# Source text of formatted documents:
________________________________________

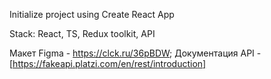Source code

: Initialize project using Create React App

Stack: React, TS, Redux toolkit, API

Макет Figma - https://clck.ru/36pBDW;
Документация API - [https://fakeapi.platzi.com/en/rest/introduction]
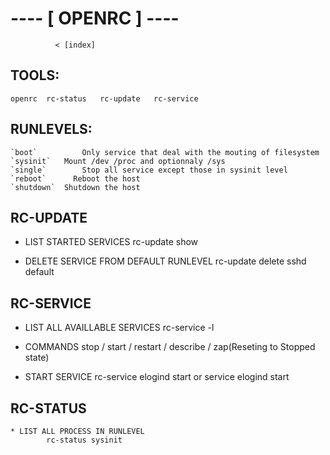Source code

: # ---- [ OPENRC ] ---- #
                                        
              < [index]

## TOOLS:
	openrc	rc-status 	rc-update 	rc-service

## RUNLEVELS:
	`boot` 			Only service that deal with the mouting of filesystem 
	`sysinit`  	Mount /dev /proc and optionnaly /sys
	`single` 		Stop all service except those in sysinit level	
	`reboot`	  Reboot the host	
	`shutdown` 	Shutdown the host
				
## RC-UPDATE
* LIST STARTED SERVICES
 			rc-update show	

* DELETE SERVICE FROM DEFAULT RUNLEVEL
			rc-update delete sshd default
							
## RC-SERVICE
* LIST ALL  AVAILLABLE SERVICES
				rc-service -l
							
* COMMANDS
			stop / start / restart / describe / zap(Reseting to Stopped state)	

* START SERVICE
			rc-service elogind start
		or
			service elogind start

## RC-STATUS
	* LIST ALL PROCESS IN RUNLEVEL
			rc-status sysinit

________________________________________

# Exercise prompt:
Retype every one of the lines above exactly as they appear, and leave the pictures out of your answer.

# Exercise result:
Source code

: Initialize project using Create React App

Stack: React, TS, Redux toolkit, API

Макет Figma - https://clck.ru/36pBDW;
Документация API - [https://fakeapi.platzi.com/en/rest/introduction]
Source code

: # ---- [ OPENRC ] ---- #
                                        
              < [index]

## TOOLS:
	openrc	rc-status 	rc-update 	rc-service

## RUNLEVELS:
	`boot` 			Only service that deal with the mouting of filesystem 
	`sysinit`  	Mount /dev /proc and optionnaly /sys
	`single` 		Stop all service except those in sysinit level	
	`reboot`	  Reboot the host	
	`shutdown` 	Shutdown the host
				
## RC-UPDATE
* LIST STARTED SERVICES
 			rc-update show	

* DELETE SERVICE FROM DEFAULT RUNLEVEL
			rc-update delete sshd default
							
## RC-SERVICE
* LIST ALL  AVAILLABLE SERVICES
				rc-service -l
							
* COMMANDS
			stop / start / restart / describe / zap(Reseting to Stopped state)	

* START SERVICE
			rc-service elogind start
		or
			service elogind start

## RC-STATUS
	* LIST ALL PROCESS IN RUNLEVEL
			rc-status sysinit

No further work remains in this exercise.